The expansion board provides differential output, whereas the Dyze stepper has isolated single-ended inputs. Please refer to the schematic above for guidance on how to connect the Dyze stepper to the expansion board.
WARNING
The ground should be split as closely as possible to the expansion board in order to create a star ground configuration.
In RepRap, the configuration is transferred to the controller through the config.g configuration file. Here's an example of a standard configuration for an extrusion system mapped to drive 8.
;;;;;;;;;;;;;;;;; DRIVE MAPPING ;;;;;;;;;;;;;;;;;;
M584 X- Y- Z- E8 ; The pulsar drive is mapped to Drive 8, to customize
M350 X-- Y-- Z-- E16 I1 ; 16 Microstepping with interpolation enabled, to customize
;;;;;;;;;;;;;;;; DRIVE DIRECTION ;;;;;;;;;;;;;;;;;
M569 P8 S0 R1 ; Drive 8 goes backwards
# Drive mapping
M584 X- Y- Z- Ex ; The pulsar drive is mapped to Drive X
In the provided example, M584 assigns the appropriate axis to its corresponding drive number. Please refer to the wiring diagram above to determine the identifier (x) that corresponds to the drive you intend to configure.
# Microstepping
M350 X-- Y-- Z-- E16 I1 ; 16 Microstepping with interpolation enabled,
M350 configures the microstepping and interpolation status. In the following example, the extruder is configured with a microstepping value of 16 (E16), and interpolation (I1) is enabled. For most applications, we recommend setting the μStep switch to position 2.
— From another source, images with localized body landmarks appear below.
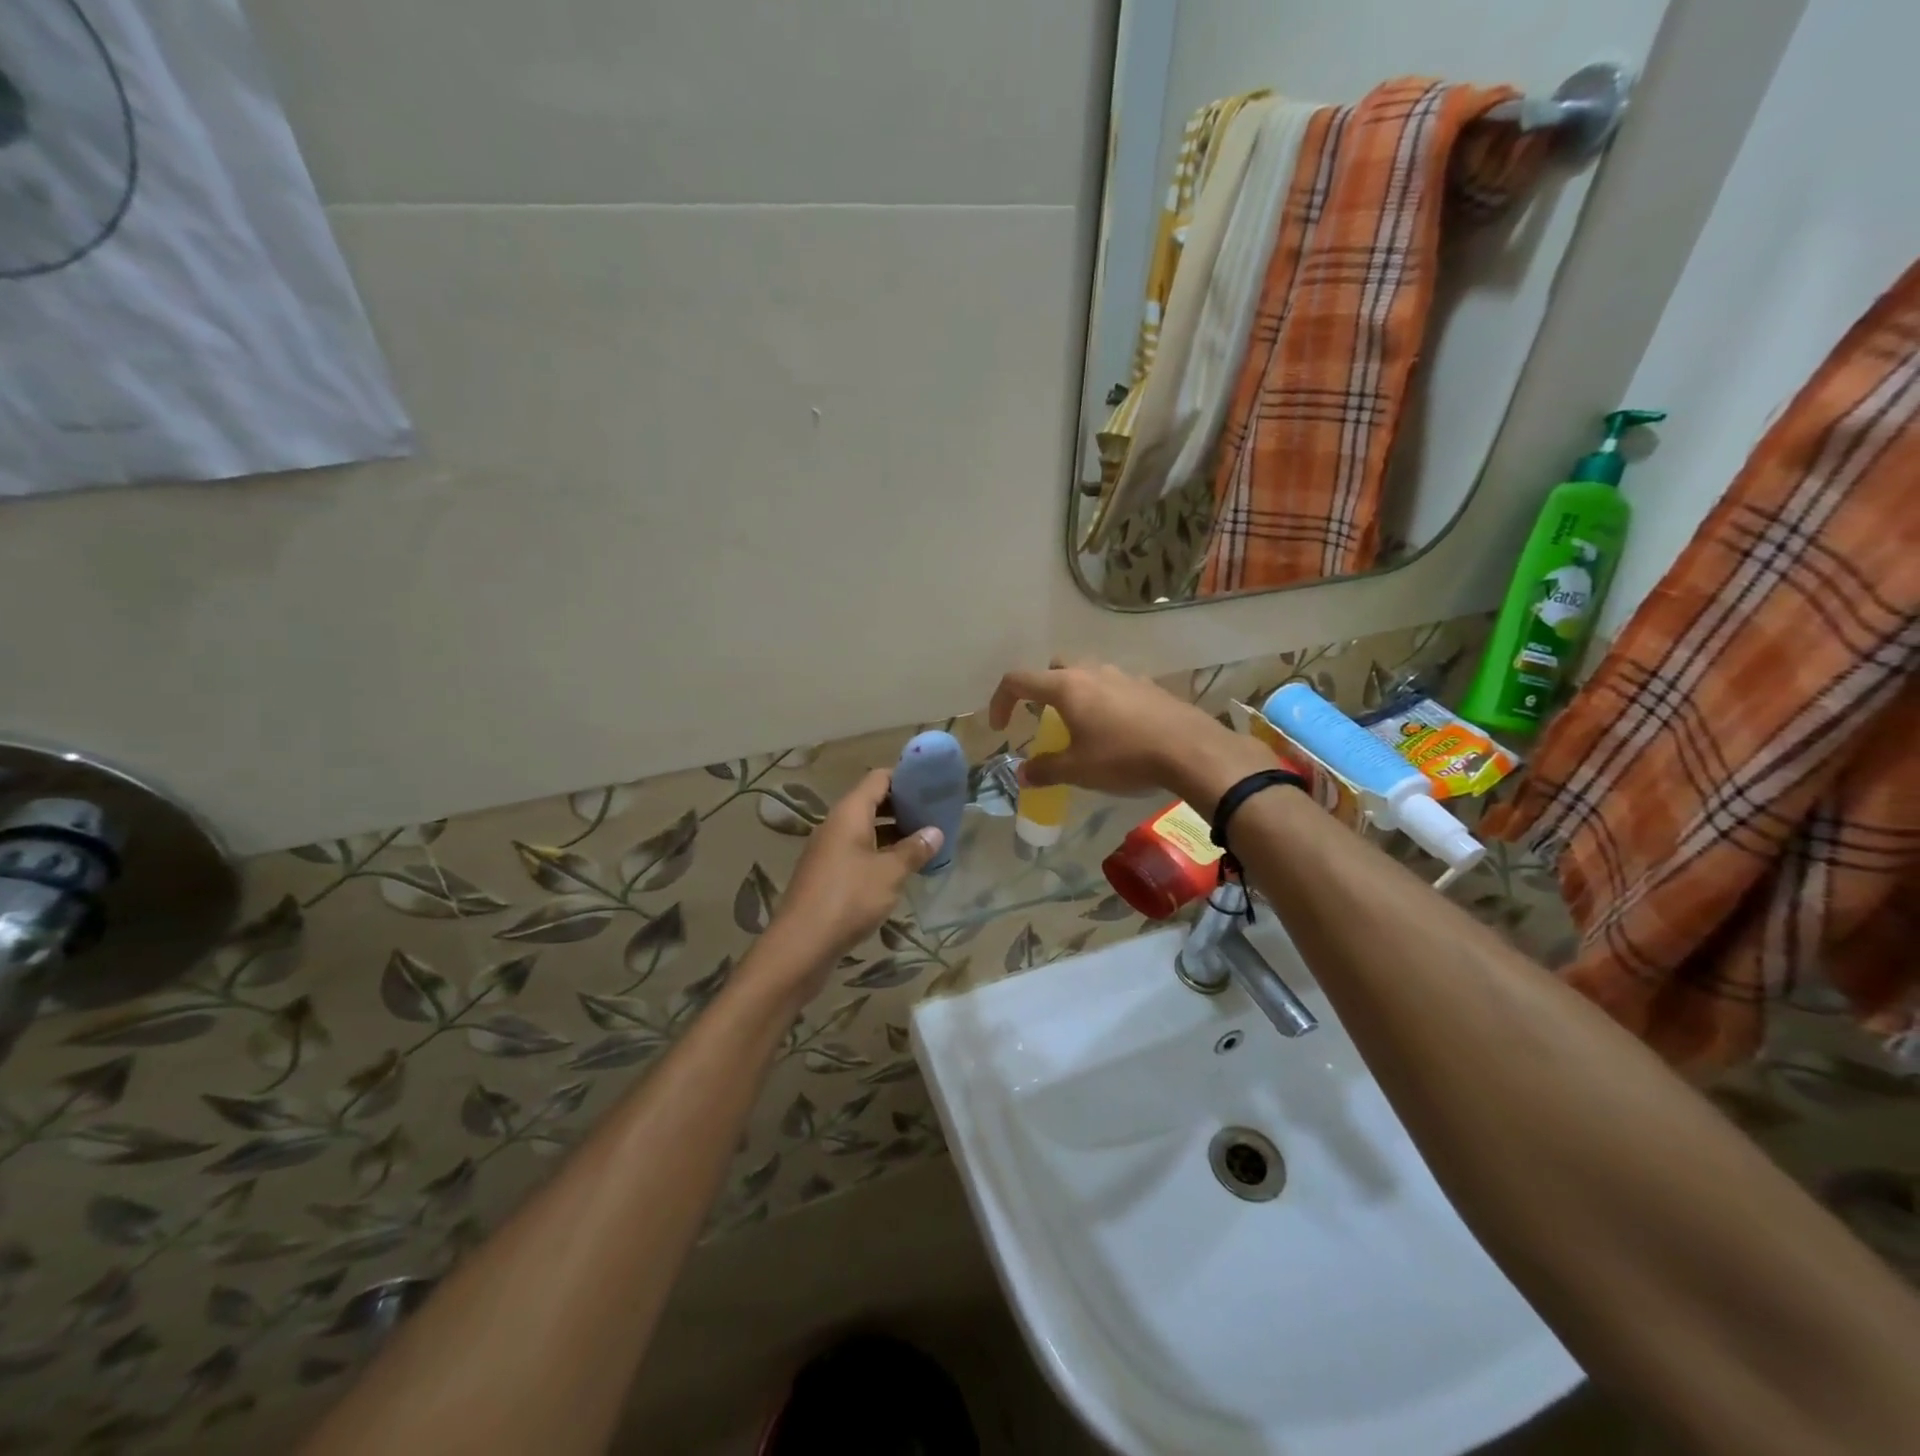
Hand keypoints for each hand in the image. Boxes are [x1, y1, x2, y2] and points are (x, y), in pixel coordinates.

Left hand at [759, 769, 941, 1001]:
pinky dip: (880, 852)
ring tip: (925, 841)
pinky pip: (858, 851)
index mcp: (849, 814)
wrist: (801, 944)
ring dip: (894, 832)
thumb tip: (935, 832)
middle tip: (935, 815)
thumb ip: (914, 850)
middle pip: (872, 802)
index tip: (932, 785)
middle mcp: (836, 825)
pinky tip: (901, 869)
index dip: (905, 778)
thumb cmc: (849, 899)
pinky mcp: (827, 873)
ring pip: (866, 829)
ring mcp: (829, 850)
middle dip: (903, 806)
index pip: (879, 779)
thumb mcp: (890, 873)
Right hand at [988, 661, 1275, 812]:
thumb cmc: (1124, 757)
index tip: (1001, 728)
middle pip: (1054, 668)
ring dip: (1075, 695)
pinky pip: (1114, 687)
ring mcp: (1123, 676)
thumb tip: (1023, 773)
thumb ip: (1045, 769)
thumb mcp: (1078, 770)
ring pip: (1087, 674)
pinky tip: (1116, 731)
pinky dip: (1104, 702)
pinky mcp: (1148, 686)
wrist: (1190, 750)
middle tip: (1044, 720)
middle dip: (1041, 690)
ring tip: (1081, 727)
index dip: (1000, 701)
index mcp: (1066, 687)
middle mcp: (1092, 672)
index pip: (1018, 680)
| Position | 1 | 2 | 3 | 4 |
|---|---|---|---|---|
| Microstep | 8 (interpolated) | 16 (interpolated) | 16 (not interpolated) | 32 (not interpolated) |
# M569
M569 Px S1 R1 T2:2:2:2 ; Typhoon Extruder to Drive x, to customize from your own setup
M569 sets the rotation direction pin polarity, the enable pin polarity, the minimum step pulse, the minimum step interval, the direction setup time and step-to-direction hold time.
Px designates the drive being configured, specifically drive X.
S0 corresponds to backward movement, while S1 indicates forward movement. In this instance, The configuration of the direction pin depends on your printer's design and motor connection. We suggest performing slow manual movements to verify if the motor rotates in the intended direction.
R1 signifies the enable pin's polarity.
Tb:c:a:d represents values in microseconds for the minimum step pulse (b), minimum step interval (c), direction setup time (a), and step-to-direction hold time (d).
# Klipper Firmware
In Klipper, the stepper section ([stepper_x], [stepper_y], [stepper_z] or [extruder]) has to be modified in the printer.cfg file. Here's an example of how these sections should be configured:
[stepper_x]
step_pin: PF0
dir_pin: PF1
enable_pin: !PD7
microsteps: 16
# Define the pin on the controller
step_pin: xxx
dir_pin: yyy
enable_pin: !zzz ;Where xxx, yyy and zzz are the code names of those corresponding pins on your motherboard documentation for Klipper
The Dyze stepper's step pin operates in an active-high manner, so using an invert sign (!) shouldn't be necessary. The configuration of the direction pin relies on your printer's design and motor connection. We recommend performing slow manual movements to ascertain whether inversion of this pin is required. The enable pin for the Dyze stepper must always be inverted, as it is an active-low input. When no signal is present or when it is at logic low, the Dyze stepper will activate.
# Step pulse duration
step_pulse_duration: 0.000002
In Klipper the step pulse duration is by default at 2 us, you can keep it that way by not declaring this parameter or you can declare it, like the example above.
# Microsteps
microstep:16
Three microsteps options are possible with the Dyze Stepper depending on the position of the μStep switch:
| Position | 1 | 2 | 3 | 4 |
|---|---|---|---|---|
| Microstep | 8 (interpolated) | 16 (interpolated) | 16 (not interpolated) | 32 (not interpolated) |
We recommend using the μStep switch in position 2, for most applications.